Carrying emotional baggage from previous relationships, they meet. They fall in love. One of them wants to settle down, but the other is terrified of commitment.
A fairly typical scenario, even if the lovebirds happen to be homosexual males. While Clark Carlton's satirical portrait of the West Hollywood gay dating scene in "Self Help (or the Tower of Psychobabble)" at Highways will probably evoke enthusiastic empathy among its depicted population, it offers few new insights into romantic complications.
Nor into the foibles of pop psychology, the primary target of Carlton's barbs. As Tyler (a sympathetic Dean Howell) makes his odyssey through a series of cliche-ridden therapists to help him deal with his cliche-ridden relationships, he's beset by predictable--and, worse, highly repetitive--hypocrisy, exploitation, and drivel. Even his significant other (a frequently unconvincing Randy Brown) turns stereotypically phobic at the mention of the "L" word. Rodney Hargrove supplies a notably appealing supporting performance as Tyler's amiable confidant.

**Required work**:
a: Answer these from the review:
(i) At what venue is the play being staged?
(ii) Which actor plays Tyler?
(iii) Who gives the supporting performance as Tyler's confidant?
b: Name every actor the review mentions.
c: Pick up the review of "Self Help (or the Tower of Psychobabble)" after its final sentence and keep writing it.
The records play no part in what comes next and can be left aside.

**Dataset records**:
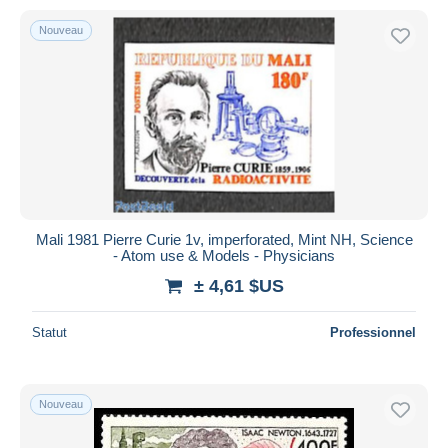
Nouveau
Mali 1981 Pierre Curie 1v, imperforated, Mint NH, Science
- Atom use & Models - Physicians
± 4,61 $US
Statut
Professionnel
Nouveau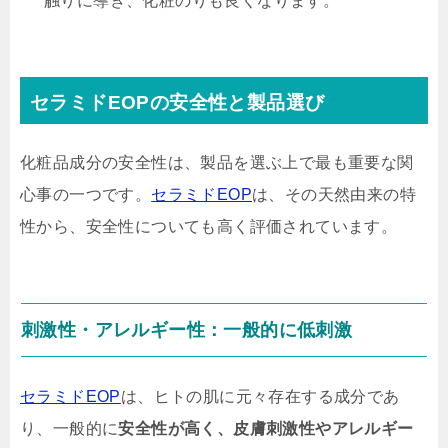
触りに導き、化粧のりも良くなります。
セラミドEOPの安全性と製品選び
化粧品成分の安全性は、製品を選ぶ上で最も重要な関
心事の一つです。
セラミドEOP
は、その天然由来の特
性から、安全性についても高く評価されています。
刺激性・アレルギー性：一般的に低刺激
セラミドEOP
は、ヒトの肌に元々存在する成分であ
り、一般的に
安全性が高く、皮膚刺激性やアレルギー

**Responses by task**:
a:
(i) Highways
(ii) Dean Howell
(iii) Rodney Hargrove

b: Dean Howell, Randy Brown, Rodney Hargrove

c:
Michael Kearns' brisk staging sustains interest, but the rapid succession of short scenes isn't conducive to emotional engagement--too often, Carlton is guilty of the same glibness he castigates in psychobabble.
A prominent trend in the current profusion of gay-themed plays is the recasting of familiar stories in an exclusively homosexual universe (there isn't a single straight character in "Self Help"). It's a kind of wishful thinking understandable in any minority group striving for acceptance and self-definition, but when the topics have already been covered more effectively in other contexts, the appeal to a general audience is severely limited. "Self Help" achieves little more than self-assurance.